Les plastiques peuvent prendre jusqu’à 1 000 ans pour se décomposer dans les décharges et les océans. Les plastiques plus minces, comme ceux utilisés pour les bouteilles d’eau, peuvent mettre plus de 450 ans à se dégrader.

Pour résoudre ce problème, les scientifiques du Laboratoire national de Los Alamos ont mis au point une méthode alternative pour fabriquer durablement du plastique qui est non seulement durable mais aussi facilement biodégradable.

Les plastiques d’aujourd’hui sont généralement fabriqués à l’aide de produits chimiques dérivés du pétrole, une ressource limitée non durable. Les plastiques sont synthétiques et consistent généralement en ce que l’on appelle des polymères organiques. Ces polymères sont constitués de petites molécules identiques reliées entre elles. Certains polymères sont présents dans la nature (la cellulose, par exemple, est constituée de molécules de sucre), tandis que d’autres sont fabriqués artificiellement (comme le nylon, le téflon et le chlorure de polyvinyle, plus connu sous le nom de PVC).

Plutôt que d’utiliser le pétrole pour fabriquer des plastiques synthétiques, Los Alamos se tourne vers une ressource alternative et écologique : les algues. Déjà une ressource énergétique alternative viable pour le carburant, les algues peuvent également s’avérer utiles comme matériau de base pour créer des polymères à base de biologie, communément appelés biopolymères, qui sont solides et durables mais se décomposent plus rapidement que leurs homologues à base de pétrole.
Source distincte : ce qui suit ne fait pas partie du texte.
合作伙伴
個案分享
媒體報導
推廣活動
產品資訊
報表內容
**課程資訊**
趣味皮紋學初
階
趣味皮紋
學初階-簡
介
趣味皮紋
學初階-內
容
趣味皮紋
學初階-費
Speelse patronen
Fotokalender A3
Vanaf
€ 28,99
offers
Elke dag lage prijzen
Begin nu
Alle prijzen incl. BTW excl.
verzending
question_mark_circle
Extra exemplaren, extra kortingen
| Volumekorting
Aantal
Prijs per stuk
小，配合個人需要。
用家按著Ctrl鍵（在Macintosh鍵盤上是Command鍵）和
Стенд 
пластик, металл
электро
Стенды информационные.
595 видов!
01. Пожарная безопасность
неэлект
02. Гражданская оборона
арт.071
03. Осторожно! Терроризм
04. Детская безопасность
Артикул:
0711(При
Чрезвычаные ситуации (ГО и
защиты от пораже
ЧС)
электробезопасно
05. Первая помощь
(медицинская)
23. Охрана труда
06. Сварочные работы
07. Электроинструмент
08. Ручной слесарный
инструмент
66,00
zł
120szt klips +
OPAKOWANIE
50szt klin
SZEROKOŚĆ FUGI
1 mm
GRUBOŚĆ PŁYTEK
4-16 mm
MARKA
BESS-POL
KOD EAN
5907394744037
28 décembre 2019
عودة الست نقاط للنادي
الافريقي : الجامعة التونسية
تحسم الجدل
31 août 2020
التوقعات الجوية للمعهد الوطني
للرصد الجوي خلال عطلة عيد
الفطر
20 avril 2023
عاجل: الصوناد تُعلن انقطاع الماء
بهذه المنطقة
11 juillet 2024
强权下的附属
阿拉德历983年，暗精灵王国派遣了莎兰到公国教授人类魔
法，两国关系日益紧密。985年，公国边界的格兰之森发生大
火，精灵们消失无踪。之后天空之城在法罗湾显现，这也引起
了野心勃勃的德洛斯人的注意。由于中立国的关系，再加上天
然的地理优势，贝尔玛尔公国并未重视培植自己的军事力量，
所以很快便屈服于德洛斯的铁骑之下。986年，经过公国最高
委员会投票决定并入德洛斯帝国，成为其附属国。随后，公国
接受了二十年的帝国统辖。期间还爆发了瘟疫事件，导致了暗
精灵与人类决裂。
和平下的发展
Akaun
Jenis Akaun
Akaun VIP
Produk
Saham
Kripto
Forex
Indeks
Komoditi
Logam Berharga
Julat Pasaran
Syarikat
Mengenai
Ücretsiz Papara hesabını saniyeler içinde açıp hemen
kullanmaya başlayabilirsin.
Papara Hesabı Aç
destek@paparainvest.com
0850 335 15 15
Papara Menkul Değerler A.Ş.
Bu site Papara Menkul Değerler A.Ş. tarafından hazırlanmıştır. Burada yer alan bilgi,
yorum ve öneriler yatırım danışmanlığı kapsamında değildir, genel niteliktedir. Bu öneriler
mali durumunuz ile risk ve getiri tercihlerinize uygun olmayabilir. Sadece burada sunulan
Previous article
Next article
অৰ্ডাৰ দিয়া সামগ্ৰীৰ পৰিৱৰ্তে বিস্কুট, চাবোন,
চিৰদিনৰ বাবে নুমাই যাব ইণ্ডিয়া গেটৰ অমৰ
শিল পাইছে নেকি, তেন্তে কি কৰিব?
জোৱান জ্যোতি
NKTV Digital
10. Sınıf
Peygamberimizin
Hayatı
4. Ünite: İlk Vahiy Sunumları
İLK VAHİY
Découvrir quelle algue est la mieux adaptée comme matériau de base pour la fabrication de biopolymères n’est pas une tâche facile. Il existe de nombreux types d’algues, des plus microscopiques (comme les algues bleu-vert, ou cyanobactéries, appelées ainsi en raison de leur couleur vert-bleu) aux grandes algues qui atteignent plus de 30 mètres de long. Pour déterminer quel type d’algue serait le meilleur pour la fabrication de plastiques biodégradables, trois équipes du laboratoire poursuivent des objectifs distincts.

Une équipe, composée principalement de biologistes, étudie les caractéristiques biologiques de chaque espèce d’algue. Ils s’intéressent particulièrement à la constitution génétique de chaque algue, son génome, qui contient toutes les informations biologiques nécessaires à la synthèse des éléments constitutifs de la fabrication des biopolymères. La deuxième équipe, composée principalement de chimistes, s’assure des processus chimiques nécessaires pour découvrir, concevoir et fabriquer de nouveaux biopolymères aussi solides et durables que les plastiques dérivés du pétrole, mais qui se dégradent beaucoup plus rapidement.

Combiner de telles montagnes d’informations pourrait prendre plusieurs décennies, c’est pourquoi une troisième équipe applique l’analyse par apprentissage automatique pour accélérer le travail. Les algorithmes d’apprentissage automatique peuvent en fait apprendre à partir des données, identifier des modèles et même prendre des décisions, le tout sans participation humaine.

En exploitant le riche et vaste paysage de la biologie des algues et de la chimie des polymères, nous créerons un cadre à partir duquel concevoir une nouvelle génération de biopolymères qui serviront de base à de nouveaux bioplastiques révolutionnaires. Ces bioplastiques pourraient cesser d’aggraver des problèmes tels que le Great Pacific Garbage Patch au large de la Californie. Cette plaque, qui fait deux fois la taille du Texas, contient six fois plus de plastique que de vie marine. Les bioplastiques sont une façon de continuer à utiliser les plastiques, sans polluer la terre et l’eau pour les générations à venir.

Scientifique senior pour le groupe des sciences de la bioénergie et du biome au Los Alamos National Laboratory, Babetta L. Marrone est la chercheuse principale du nouveau projet financé par Los Alamos, « Biomanufacturing with Intelligent Adaptive Control (BioManIAC) ». Elle est également responsable du programme des biocarburants à Los Alamos et supervise les projets financés par le Bureau des technologies de la bioénergie du ministère de l’Énergie.

Cette histoire a d’abord été publiée dans le Santa Fe New Mexican.